▶ Data records

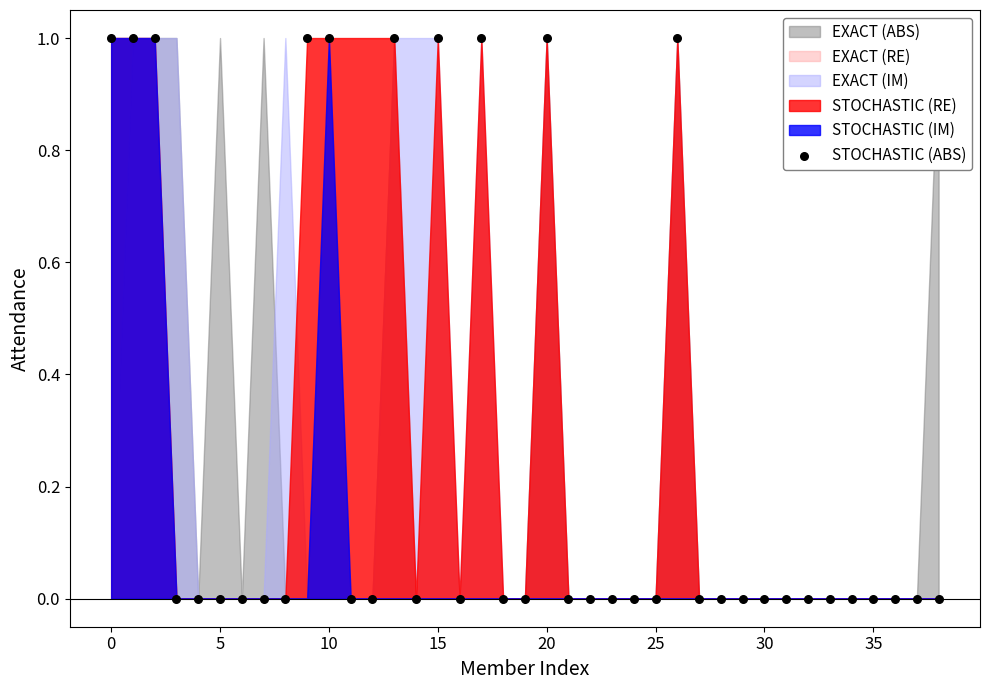

How many data points are displayed?

39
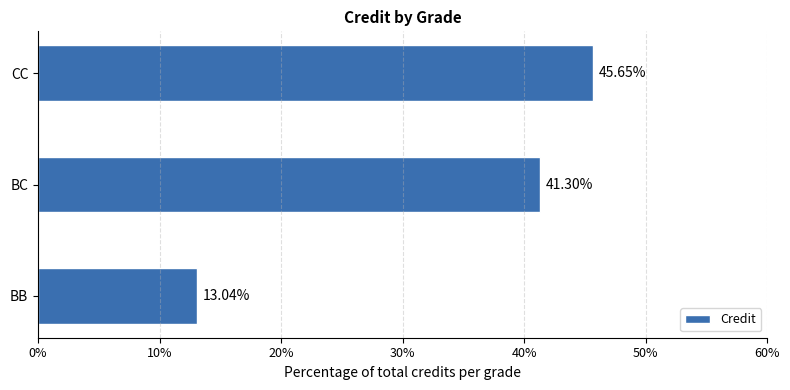

Which label corresponds to the smallest value in the chart?

BB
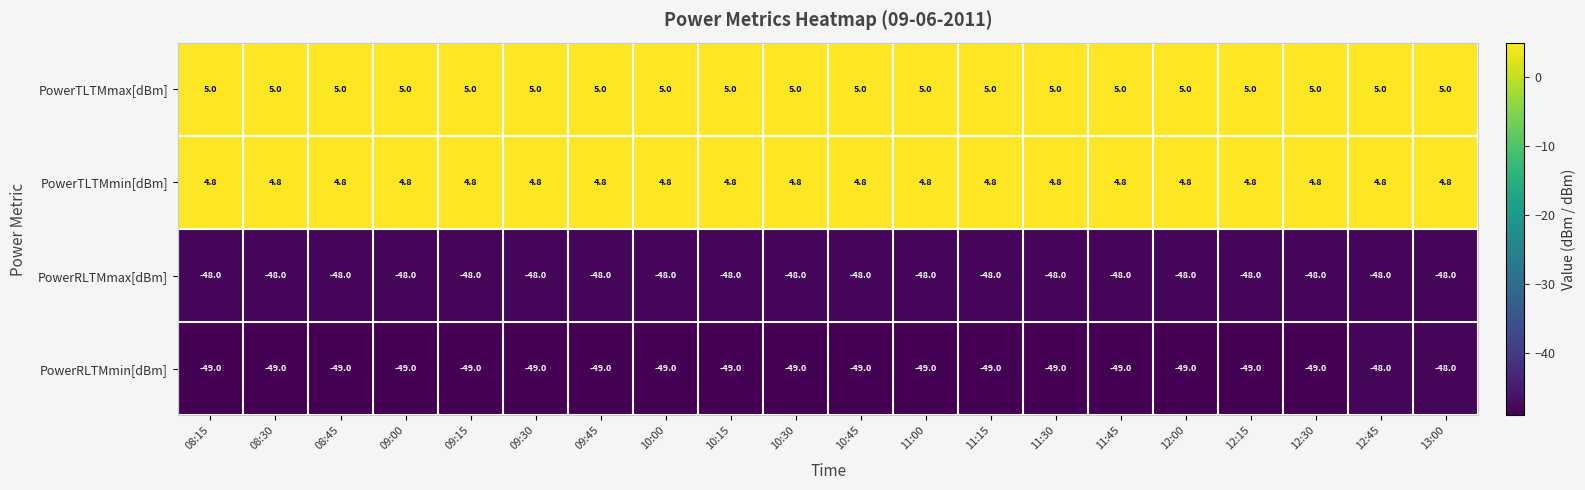

Is it true that PowerTLTMmax[dBm] equals 2.5 at 10:15?

False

▶ Exercise goal
Write out each record above word for word, omitting the pictures.

▶ Exercise response
How many data points are displayed?

39

Which label corresponds to the smallest value in the chart?

BB

Is it true that PowerTLTMmax[dBm] equals 2.5 at 10:15?

False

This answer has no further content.